Stored data
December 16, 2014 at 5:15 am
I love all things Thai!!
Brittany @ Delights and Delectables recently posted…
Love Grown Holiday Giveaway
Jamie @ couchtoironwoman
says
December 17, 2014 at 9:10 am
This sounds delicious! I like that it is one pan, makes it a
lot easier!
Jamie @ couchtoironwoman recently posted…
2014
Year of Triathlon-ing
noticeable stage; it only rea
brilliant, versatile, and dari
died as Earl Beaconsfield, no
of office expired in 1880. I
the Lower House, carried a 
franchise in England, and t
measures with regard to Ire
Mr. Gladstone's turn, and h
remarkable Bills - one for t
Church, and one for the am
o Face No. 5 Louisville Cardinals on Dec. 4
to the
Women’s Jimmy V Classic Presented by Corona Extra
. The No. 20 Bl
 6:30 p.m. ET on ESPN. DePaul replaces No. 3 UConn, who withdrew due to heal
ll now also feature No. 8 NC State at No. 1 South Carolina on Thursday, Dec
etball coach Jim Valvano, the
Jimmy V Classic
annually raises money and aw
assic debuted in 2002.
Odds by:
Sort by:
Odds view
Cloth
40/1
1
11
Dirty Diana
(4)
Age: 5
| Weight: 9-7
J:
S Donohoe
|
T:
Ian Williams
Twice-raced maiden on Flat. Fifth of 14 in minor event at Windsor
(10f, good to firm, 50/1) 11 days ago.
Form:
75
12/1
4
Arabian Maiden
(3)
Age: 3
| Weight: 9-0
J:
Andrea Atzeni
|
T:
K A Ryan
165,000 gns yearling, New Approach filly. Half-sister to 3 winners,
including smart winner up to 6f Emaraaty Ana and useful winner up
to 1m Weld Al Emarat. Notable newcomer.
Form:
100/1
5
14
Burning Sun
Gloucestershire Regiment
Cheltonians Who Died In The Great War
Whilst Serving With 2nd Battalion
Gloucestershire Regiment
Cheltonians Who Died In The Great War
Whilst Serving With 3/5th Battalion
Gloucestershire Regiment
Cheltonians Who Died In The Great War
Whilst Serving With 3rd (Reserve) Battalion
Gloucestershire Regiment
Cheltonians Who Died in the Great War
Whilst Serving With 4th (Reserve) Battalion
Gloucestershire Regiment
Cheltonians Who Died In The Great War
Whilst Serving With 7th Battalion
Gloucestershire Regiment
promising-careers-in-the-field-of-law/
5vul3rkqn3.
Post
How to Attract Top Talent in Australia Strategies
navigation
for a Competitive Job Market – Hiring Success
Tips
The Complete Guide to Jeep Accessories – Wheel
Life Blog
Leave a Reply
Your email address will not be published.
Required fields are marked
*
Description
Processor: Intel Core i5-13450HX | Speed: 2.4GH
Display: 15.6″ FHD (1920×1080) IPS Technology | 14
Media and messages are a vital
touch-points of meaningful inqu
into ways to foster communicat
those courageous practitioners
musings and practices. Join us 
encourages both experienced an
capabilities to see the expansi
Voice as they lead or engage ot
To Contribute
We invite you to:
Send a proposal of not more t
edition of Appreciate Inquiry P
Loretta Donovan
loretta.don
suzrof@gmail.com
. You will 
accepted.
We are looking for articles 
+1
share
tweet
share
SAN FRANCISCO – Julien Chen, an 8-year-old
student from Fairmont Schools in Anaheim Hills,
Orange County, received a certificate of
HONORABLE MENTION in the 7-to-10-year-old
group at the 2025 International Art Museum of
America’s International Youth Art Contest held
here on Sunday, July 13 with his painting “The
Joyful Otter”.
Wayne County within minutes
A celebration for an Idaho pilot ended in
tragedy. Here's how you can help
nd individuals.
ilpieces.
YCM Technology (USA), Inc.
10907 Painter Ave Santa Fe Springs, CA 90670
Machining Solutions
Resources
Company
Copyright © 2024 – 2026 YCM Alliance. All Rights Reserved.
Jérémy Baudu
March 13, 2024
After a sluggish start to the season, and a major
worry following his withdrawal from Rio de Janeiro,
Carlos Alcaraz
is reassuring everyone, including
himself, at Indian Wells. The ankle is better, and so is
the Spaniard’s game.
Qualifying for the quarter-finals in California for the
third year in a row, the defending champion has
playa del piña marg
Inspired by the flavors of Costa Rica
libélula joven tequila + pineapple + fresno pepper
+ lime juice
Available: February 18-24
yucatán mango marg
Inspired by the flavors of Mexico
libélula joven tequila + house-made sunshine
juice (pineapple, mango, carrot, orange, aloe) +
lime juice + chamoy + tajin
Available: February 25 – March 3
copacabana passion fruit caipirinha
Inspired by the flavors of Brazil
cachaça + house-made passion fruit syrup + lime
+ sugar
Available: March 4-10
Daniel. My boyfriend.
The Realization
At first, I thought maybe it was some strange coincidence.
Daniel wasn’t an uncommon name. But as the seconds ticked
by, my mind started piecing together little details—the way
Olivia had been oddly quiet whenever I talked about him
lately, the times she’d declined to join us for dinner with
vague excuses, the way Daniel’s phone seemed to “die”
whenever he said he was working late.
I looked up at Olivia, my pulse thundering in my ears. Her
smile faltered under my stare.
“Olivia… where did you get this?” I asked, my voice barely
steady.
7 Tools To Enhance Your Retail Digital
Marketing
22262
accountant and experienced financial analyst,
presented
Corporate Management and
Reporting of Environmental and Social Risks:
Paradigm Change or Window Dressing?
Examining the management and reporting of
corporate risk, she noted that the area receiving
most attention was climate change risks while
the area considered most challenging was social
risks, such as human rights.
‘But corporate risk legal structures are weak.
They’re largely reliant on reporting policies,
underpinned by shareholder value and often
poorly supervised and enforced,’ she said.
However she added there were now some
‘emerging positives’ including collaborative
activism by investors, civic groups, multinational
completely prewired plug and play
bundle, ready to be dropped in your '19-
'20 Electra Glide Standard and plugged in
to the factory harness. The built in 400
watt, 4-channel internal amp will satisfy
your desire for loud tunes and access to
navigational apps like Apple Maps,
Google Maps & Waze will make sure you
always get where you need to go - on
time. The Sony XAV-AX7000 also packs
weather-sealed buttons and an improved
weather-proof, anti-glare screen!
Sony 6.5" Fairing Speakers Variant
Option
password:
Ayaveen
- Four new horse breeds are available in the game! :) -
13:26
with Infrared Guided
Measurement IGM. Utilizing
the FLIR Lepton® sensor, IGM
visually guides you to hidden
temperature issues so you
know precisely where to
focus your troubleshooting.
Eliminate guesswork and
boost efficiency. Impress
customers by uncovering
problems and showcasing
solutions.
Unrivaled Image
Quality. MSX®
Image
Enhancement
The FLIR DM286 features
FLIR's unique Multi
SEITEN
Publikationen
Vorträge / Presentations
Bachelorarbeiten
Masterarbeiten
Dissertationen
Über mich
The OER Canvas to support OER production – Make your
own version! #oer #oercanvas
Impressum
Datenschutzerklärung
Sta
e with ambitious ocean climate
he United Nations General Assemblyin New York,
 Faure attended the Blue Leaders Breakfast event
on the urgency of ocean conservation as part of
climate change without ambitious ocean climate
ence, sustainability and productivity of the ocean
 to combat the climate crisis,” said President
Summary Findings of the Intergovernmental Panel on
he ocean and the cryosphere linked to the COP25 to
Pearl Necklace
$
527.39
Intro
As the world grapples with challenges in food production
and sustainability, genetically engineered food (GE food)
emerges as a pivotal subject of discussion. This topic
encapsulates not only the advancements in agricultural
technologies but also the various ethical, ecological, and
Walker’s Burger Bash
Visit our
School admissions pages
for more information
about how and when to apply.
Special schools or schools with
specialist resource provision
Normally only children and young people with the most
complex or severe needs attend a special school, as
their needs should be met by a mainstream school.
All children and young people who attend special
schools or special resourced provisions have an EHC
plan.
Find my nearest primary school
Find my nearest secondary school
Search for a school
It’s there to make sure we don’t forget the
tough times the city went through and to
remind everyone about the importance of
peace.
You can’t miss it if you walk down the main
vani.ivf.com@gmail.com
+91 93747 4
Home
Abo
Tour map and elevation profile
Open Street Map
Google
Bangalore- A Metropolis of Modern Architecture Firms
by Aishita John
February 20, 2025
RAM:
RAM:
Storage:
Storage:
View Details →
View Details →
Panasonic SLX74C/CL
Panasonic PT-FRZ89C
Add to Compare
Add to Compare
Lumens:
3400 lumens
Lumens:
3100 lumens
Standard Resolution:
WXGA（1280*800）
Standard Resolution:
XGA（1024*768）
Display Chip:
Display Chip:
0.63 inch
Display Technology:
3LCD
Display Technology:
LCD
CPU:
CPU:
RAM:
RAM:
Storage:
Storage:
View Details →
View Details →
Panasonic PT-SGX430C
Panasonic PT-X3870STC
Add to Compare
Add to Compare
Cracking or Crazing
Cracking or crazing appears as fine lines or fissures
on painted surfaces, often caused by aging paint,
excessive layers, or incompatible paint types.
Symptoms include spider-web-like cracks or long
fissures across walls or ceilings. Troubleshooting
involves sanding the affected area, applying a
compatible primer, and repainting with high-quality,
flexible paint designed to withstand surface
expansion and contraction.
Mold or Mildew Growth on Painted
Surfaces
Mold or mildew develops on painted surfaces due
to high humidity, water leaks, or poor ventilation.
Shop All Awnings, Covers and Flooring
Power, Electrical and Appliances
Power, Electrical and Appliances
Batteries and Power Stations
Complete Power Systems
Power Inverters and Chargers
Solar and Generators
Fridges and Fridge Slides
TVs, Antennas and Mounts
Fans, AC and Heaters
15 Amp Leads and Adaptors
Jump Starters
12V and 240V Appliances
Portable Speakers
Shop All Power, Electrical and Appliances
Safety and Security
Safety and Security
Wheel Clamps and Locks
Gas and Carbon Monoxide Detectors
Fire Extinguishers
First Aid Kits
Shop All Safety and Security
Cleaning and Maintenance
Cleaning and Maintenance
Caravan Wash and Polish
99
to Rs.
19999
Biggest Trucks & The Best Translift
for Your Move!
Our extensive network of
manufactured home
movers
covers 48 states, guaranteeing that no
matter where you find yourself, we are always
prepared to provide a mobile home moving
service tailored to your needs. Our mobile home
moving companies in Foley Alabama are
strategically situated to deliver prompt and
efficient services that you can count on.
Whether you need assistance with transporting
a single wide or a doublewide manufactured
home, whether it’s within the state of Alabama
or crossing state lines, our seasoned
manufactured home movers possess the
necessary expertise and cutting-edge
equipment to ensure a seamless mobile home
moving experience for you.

*Work instruction:* Write out the lines from the start of the records through the line that contains "lot easier!", keeping every character unchanged.

*Response area:*
December 16, 2014 at 5:15 am
I love all things Thai!!
Brittany @ Delights and Delectables recently posted…
Love Grown Holiday Giveaway
Jamie @ couchtoironwoman
says
December 17, 2014 at 9:10 am
This sounds delicious! I like that it is one pan, makes it a
lot easier!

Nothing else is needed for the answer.